Synopses & Reviews
IN THE LITERARY TRADITION OF CORMAC MCCARTHY'S AND LARRY MCMURTRY'S HISTORICAL WESTERNS, SHAVETAIL TRACES THE BRUTAL COMING-OF-AGE OF A BOY SOLDIER STATIONED AT A REMOTE U.S. ARMY OUTPOST AND A YOUNG WOMAN'S TERRIFYING PASSAGE ACROSS THE AMERICAN FRONTIER.
Set in 1871 in the unforgiving wasteland of the Arizona Territory, Shavetail is the story of Private Ned Thorne, a seventeen-year-old boy from Connecticut who has lied about his age to join the Army. On the run from a shameful past, Ned is desperate to prove his worth -- to his superiors, to his family, and most of all, to himself. Young and troubled, Ned is as green and stubborn as a shavetail, the soldiers' term for a dangerous, untrained mule.
To endure in this world, Ned must not only follow the orders of the camp's captain, Robert Franklin, but also submit to the cruel manipulations of Obediah Brickner, the camp's mule driver. Both Franklin and Brickner have been damaged by their long military service, both consider themselves able to survive the dangers of the desert -- floods, scorpions, snakes, and Indians -- and both imperil Ned.

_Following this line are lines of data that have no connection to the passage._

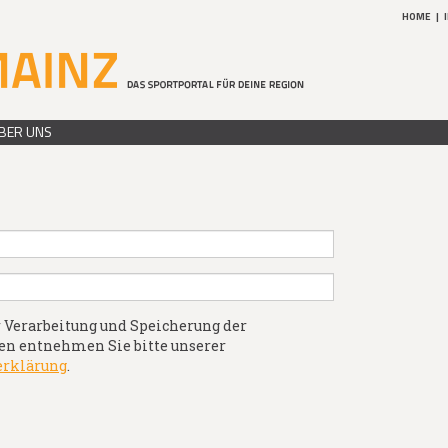
HOME
|
BER UNS
 Verarbeitung und Speicherung der
n entnehmen Sie bitte unserer
erklärung
.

Yet there are other characters, all richly drawn, who also confront Ned: half-wit soldiers, embattled Indians hidden in cliffs, a devious and philosophical peddler, and the fleshy whores who materialize in the desert as soon as the paymaster has left camp and dance with drunken soldiers around a fire late into the night.
After a band of Apaches attack a nearby ranch, killing two men and kidnapping a young woman, Ned's lieutenant -- a man seeking atonement for his own mistakes -- leads Ned and the rest of his patrol on a near-suicidal mission through rugged mountains and into Mexico inhopes of saving the woman's life. It is unlikely any can survive this folly, and those who do will be changed forever.
Meticulously researched and vividly told, Shavetail renders a time when the United States was still an expanding empire, its western edge bloody with the deaths of soldiers, settlers, and Indians. In language both spare and brilliant, Cobb brings readers this lost American landscape, untouched by highways or electricity and without the comforts of civilization.
Shavetail also marks the return of a great American literary voice. Cobb's first and only other novel, Crazy Heart, was published in 1987 to great acclaim and was edited by the legendary editor Ted Solotaroff. Cobb is also a former student of Donald Barthelme, who described Crazy Heart as a bitter, witty psychological profile of genius.
Brutal and deft, laced with both violence and desire, Shavetail plunges into the deepest human urges even as it marks the ground where men either survive or perish.
Synopsis
"Shavetail" traces the brutal coming of age of a boy soldier stationed at a remote U.S. Army outpost in the harsh Arizona desert, and his company's search to save a young woman captured by a band of Apaches.
Synopsis
Winner of the 2009 Spur Award for Long Fiction Seventeen-year-old Ned Thorne lied his way into the U.S. Army, and is sent to the remote Fort Ramsey, deep in Arizona Territory. There, his young eyes will be opened to the true beauty and savage barbarity of the American frontier.
When a local ranch is attacked by Apaches and a young woman taken into bondage, Ned and the rest of his patrol will endure a suicidal march through mountains and wilderness, into the badlands of Mexico, and beyond the limits of human endurance to save the woman's life.
Few will survive this quest-and those who do will be forever changed.
About the Author
Thomas Cobb was born in Chicago, Illinois, and grew up in Tucson, Arizona. He is also the author of Acts of Contrition, a collection of short stories that won the 2002 George Garrett Fiction Prize and Crazy Heart, his debut novel. He lives in Rhode Island with his wife.